§ From John Gavino
7 August 1804, Gibraltar. No. 156. “Since I had the honour of adressing you under 3d: Inst: I have not been favourd with any of your Commands.
“I Yesterday received a Letter from Coll. Lear of algeir1 wherein he inclosed me abstracts from Commodor Pribles Letter to him 19t: June, & Mr: Davies—Charge of the Consulate at Tunis 22d: June.2 I herewith inclose Copy of said abstracts for your information, In my above last inclosed Copy of one from Consul Simpson, under 2d: Instant, I have a further letter from said Gentleman accompanying one for Comodor Barron which will be deliverd on arrival, he tells me it would be proper just now that the Squadron shewed themselves on the Emperour of Morroccos Coast.”
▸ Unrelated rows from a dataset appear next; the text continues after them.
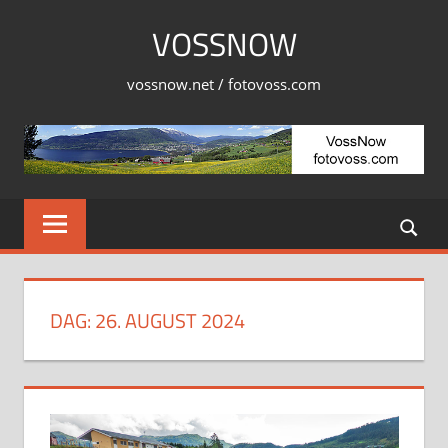
Skip
VOSSNOW
to
content
vossnow.net / fotovoss.com
DAG:
26. AUGUST 2024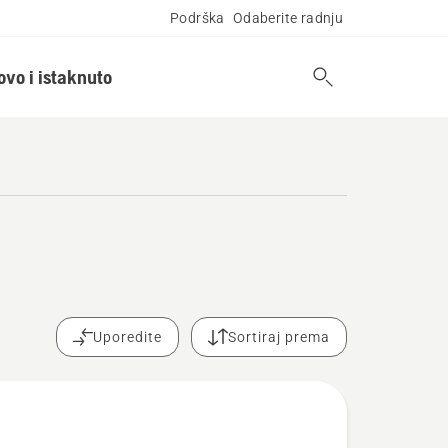
Podrška
Odaberite radnju
ovo i istaknuto
m
Uporedite
Sortiraj prema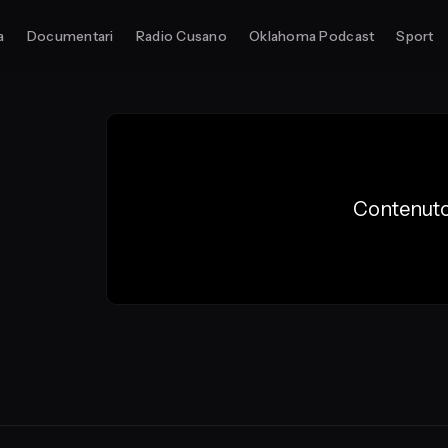
a
Documentari
Radio Cusano
Oklahoma Podcast
Sport
Contenuto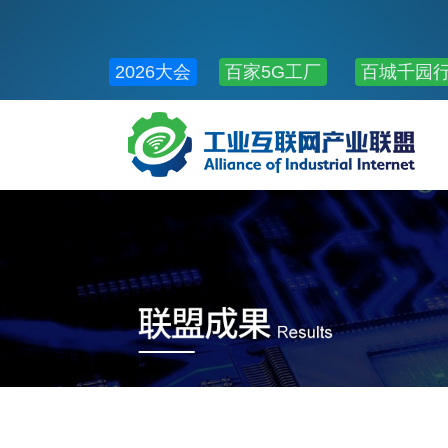
2026大会
百家5G工厂
百城千园
公共服务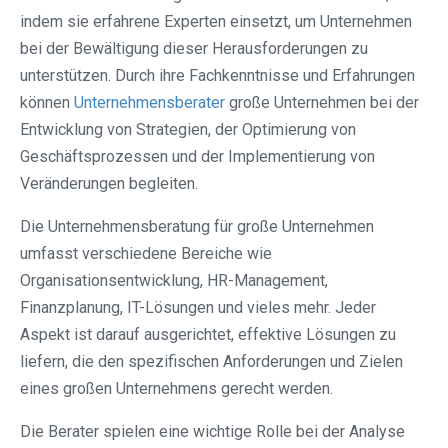
indem sie erfahrene Experten einsetzt, um Unternehmen
bei der Bewältigung dieser Herausforderungen zu
unterstützen. Durch ihre Fachkenntnisse und Erfahrungen
können
Unternehmensberater
große Unternehmen bei der
Entwicklung von Strategien, der Optimierung von
Geschäftsprozessen und der Implementierung von
Veränderungen begleiten.
Die Unternehmensberatung für große Unternehmen
umfasst verschiedene Bereiche wie
Organisationsentwicklung, HR-Management,
Finanzplanung, IT-Lösungen und vieles mehr. Jeder
Aspekt ist darauf ausgerichtet, effektive Lösungen zu
liefern, die den spezifischen Anforderungen und Zielen
eines großen Unternehmens gerecht werden.
Die Berater spielen eine wichtige Rolle bei der Analyse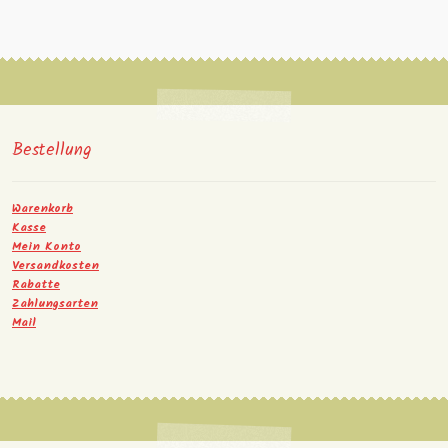
Bestellung
Warenkorb
Kasse
Mein Konto
Versandkosten
Rabatte
Zahlungsarten
Mail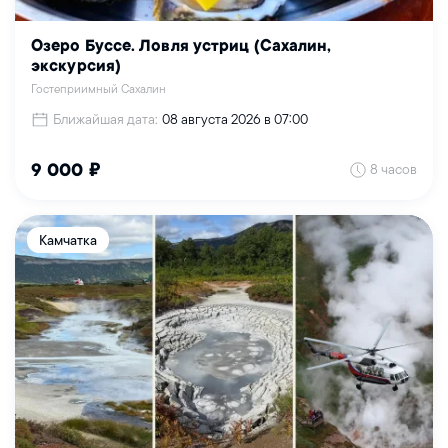
Озеро Буссе. Ловля устриц (Сахалин,
экскурсия)
Гостеприимный Сахалин
Ближайшая дата:
08 августа 2026 в 07:00
8 часов
9 000 ₽
Камчатка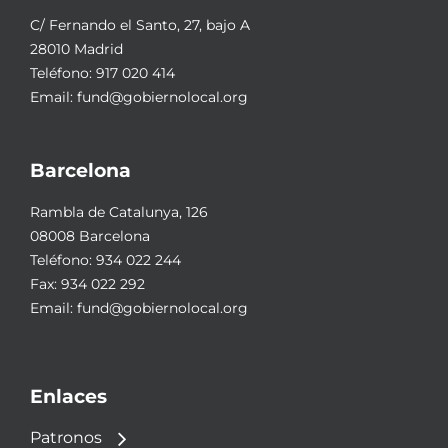
C/ Fernando el Santo, 27, bajo A
28010 Madrid
Teléfono:
917 020 414
Email:
fund@gobiernolocal.org
Barcelona
Rambla de Catalunya, 126
08008 Barcelona
Teléfono:
934 022 244
Fax: 934 022 292
Email:
fund@gobiernolocal.org
Enlaces
Patronos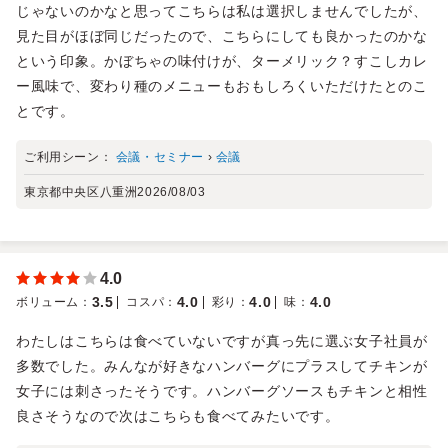
じゃないのかなと思ってこちらは私は選択しませんでしたが、
見た目がほぼ同じだったので、こちらにしても良かったのかな
という印象。かぼちゃの味付けが、ターメリック？すこしカレ
ー風味で、変わり種のメニューもおもしろくいただけたとのこ
とです。
ご利用シーン：
会議・セミナー
›
会議
東京都中央区八重洲
2026/08/03
4.0
3.5
4.0
4.0
4.0
ボリューム
：
コスパ
：
彩り
：
味
：
わたしはこちらは食べていないですが真っ先に選ぶ女子社員が
多数でした。みんなが好きなハンバーグにプラスしてチキンが
女子には刺さったそうです。ハンバーグソースもチキンと相性
良さそうなので次はこちらも食べてみたいです。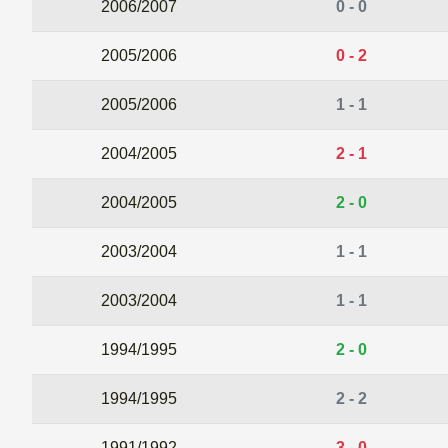
2006/2007
0 - 0
2005/2006
0 - 2
2005/2006
1 - 1
2004/2005
2 - 1
2004/2005
2 - 0
2003/2004
1 - 1
2003/2004
1 - 1
1994/1995
2 - 0
1994/1995
2 - 2
1991/1992
3 - 0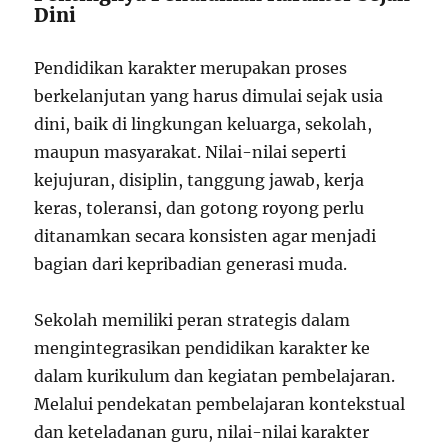
Dini
Pendidikan karakter merupakan proses
berkelanjutan yang harus dimulai sejak usia
dini, baik di lingkungan keluarga, sekolah,
maupun masyarakat. Nilai-nilai seperti
kejujuran, disiplin, tanggung jawab, kerja
keras, toleransi, dan gotong royong perlu
ditanamkan secara konsisten agar menjadi
bagian dari kepribadian generasi muda.
Sekolah memiliki peran strategis dalam
mengintegrasikan pendidikan karakter ke
dalam kurikulum dan kegiatan pembelajaran.
Melalui pendekatan pembelajaran kontekstual
dan keteladanan guru, nilai-nilai karakter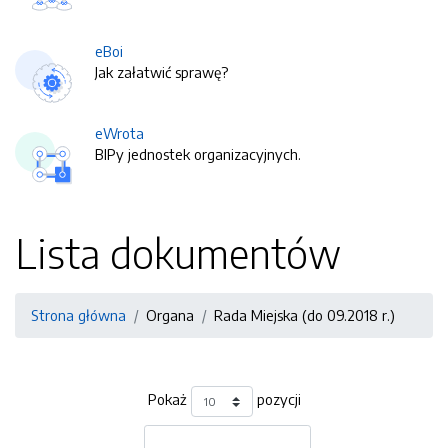
eBoi
Jak załatwić sprawę?
eWrota
BIPy jednostek organizacyjnych.
Lista dokumentów
Strona główna
Organa
Rada Miejska (do 09.2018 r.)
Pokaż
pozycji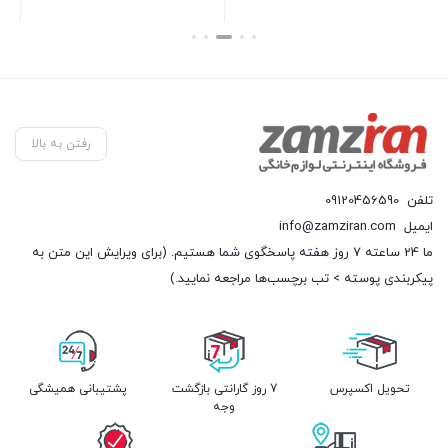
بستن
بستن
بست
رفتن به بالا
تلفن
09120456590
ایمیل
info@zamziran.com
ما 24 ساعته 7 روز هفته پاسخگوی شما هستیم. (برای ویرایش این متن به
پیکربندی پوسته > تب برچسب‌ها مراجعه نمایید.)
تحویل اکسپرس
7 روز گارانتی بازگشت
پشتیبانی همیشگی
وجه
RC and enclosures (DNA: RG 59, CD, Gibraltar, vol. 2). RC 1 p.; docketed by Wagner as received 25 Sept. For enclosures, see nn.
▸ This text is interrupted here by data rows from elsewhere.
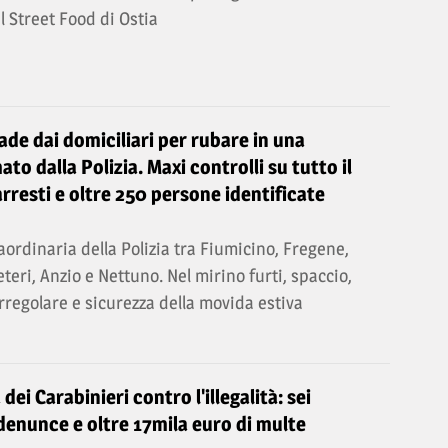
al Street Food di Ostia
ade dai domiciliari per rubare in una
ato dalla Polizia. Maxi controlli su tutto il
arresti e oltre 250 persone identificate
ordinaria della Polizia tra Fiumicino, Fregene,
eteri, Anzio e Nettuno. Nel mirino furti, spaccio,
regolare e sicurezza della movida estiva
 dei Carabinieri contro l'illegalità: sei
 denunce e oltre 17mila euro di multe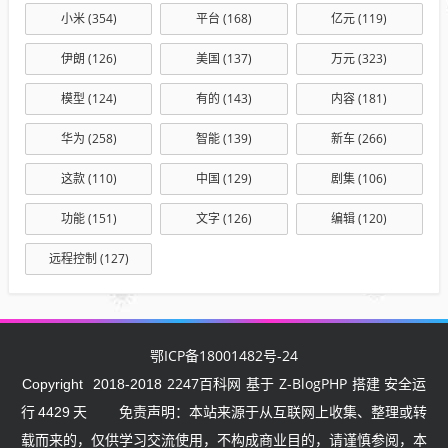
小米
(354)
平台
(168)
亿元
(119)
伊朗
(126)
美国
(137)
万元
(323)
模型
(124)
有的
(143)
内容
(181)
华为
(258)
智能
(139)
新车
(266)
这款
(110)
中国
(129)
剧集
(106)
功能
(151)
文字
(126)
编辑
(120)
远程控制
(127)
鄂ICP备18001482号-24
2247百科网
Z-BlogPHP
Copyright
2018-2018
基于
搭建 安全运
行
4429
天
免责声明：本站来源于从互联网上收集、整理或转
载而来的，仅供学习交流使用，不构成商业目的，请谨慎参阅，本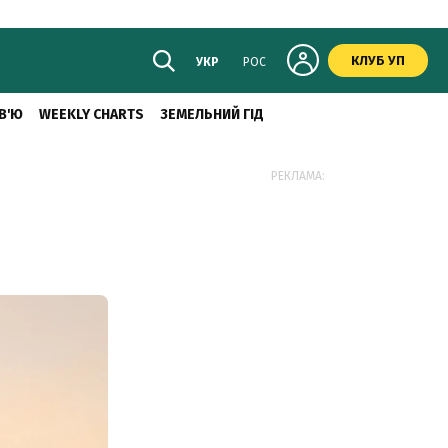
КЛУБ УП
УКР
РОС
В'Ю
WEEKLY CHARTS
ЗЕМЕЛЬНИЙ ГІД
РЕКЛАМА:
1. Gavino enclosed an extract of Tobias Lear’s letter to him of 19 July 1804 (2 pp.; docketed by Wagner) reporting the activities of a man who called himself a marabout, who had captured fifty-four French fishermen and, rumor had it, had attacked the city of Constantine with thirty thousand men. The dey of Algiers had sent two armed schooners to capture him “or at least to prevent him from Capturing Vessells.”
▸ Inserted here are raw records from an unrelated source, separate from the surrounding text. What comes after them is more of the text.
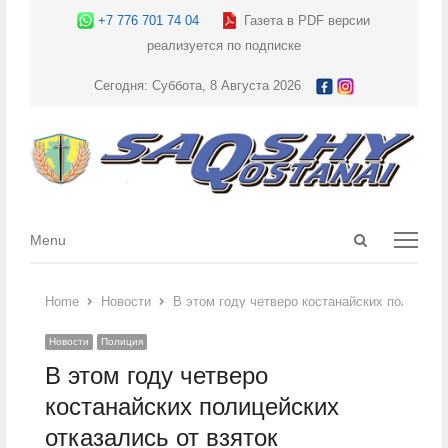
+7 776 701 74 04
Газета в PDF версии
реализуется по подписке
Сегодня: Суббота, 8 Августа 2026
Open
Menu
Menu
search
panel
Home
Новости
В этом году четверо костанайских полицейск
Новости
Полиция
В этом году четверо
костанайских полицейских
отказались от взяток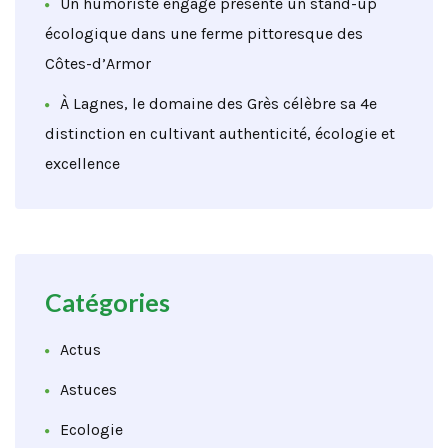
Un humoriste engagé présente un stand-up
écologique dans une ferme pittoresque des
Côtes-d’Armor
À Lagnes, le domaine des Grès célèbre sa 4e
distinction en cultivant authenticité, écologie et
excellence
Catégories
Actus
Astuces
Ecologie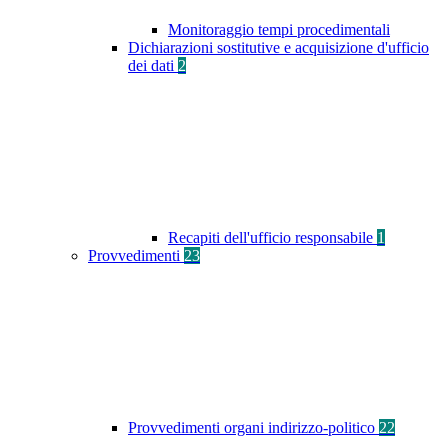
Monitoraggio tempi procedimentali
Dichiarazioni sostitutive e acquisizione d'ufficio
dei dati
2
Recapiti dell'ufficio responsabile
1
Provvedimenti
23
Provvedimenti organi indirizzo-politico
22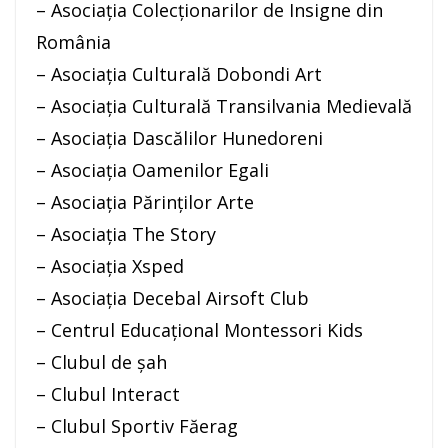
– Asociația Colecționarilor de Insigne din
România
– Asociația Culturală Dobondi Art
– Asociația Culturală Transilvania Medievală
– Asociația Dascălilor Hunedoreni
– Asociația Oamenilor Egali
– Asociația Părinților Arte
– Asociația The Story
– Asociația Xsped
– Asociaţia Decebal Airsoft Club
– Centrul Educațional Montessori Kids
– Clubul de șah
– Clubul Interact
– Clubul Sportiv Făerag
2. Gavino enclosed extracts of Edward Preble to Lear, 19 June 1804 (4 pp.), reporting the failure of Richard O’Brien’s peace overtures, Preble’s preparations for an attack on Tripoli, and Russian intervention on behalf of the imprisoned Americans at Tripoli and commenting on U.S. relations with Tunis; and George Davis to Lear, 22 June 1804 (2 pp.), assuring Lear that the complaints of the bey of Tunis gave Davis “no uneasiness” and that “no difficulty shall arise ⟨w⟩hich I will not be perfectly prepared to meet.” Davis went on to state that a continuance of peace between the regency and the U.S. depended on the presence of the U.S. Navy in and around Tunis.